> **WHAT TO WORK ON**: Arrange every line of the records below as a numbered list, omitting blank lines and leaving out the pictures.

> **DATA TO EXAMINE**:
------------------------------------
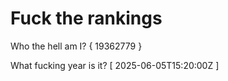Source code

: # Fuck the rankings

Who the hell am I?
{ 19362779 }

What fucking year is it?
[ 2025-06-05T15:20:00Z ]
------------------------------------
> **SOLUTION FOR THIS TASK**:
1. Source code
2. : # Fuck the rankings
3. Who the hell am I?
4. { 19362779 }
5. What fucking year is it?
6. [ 2025-06-05T15:20:00Z ]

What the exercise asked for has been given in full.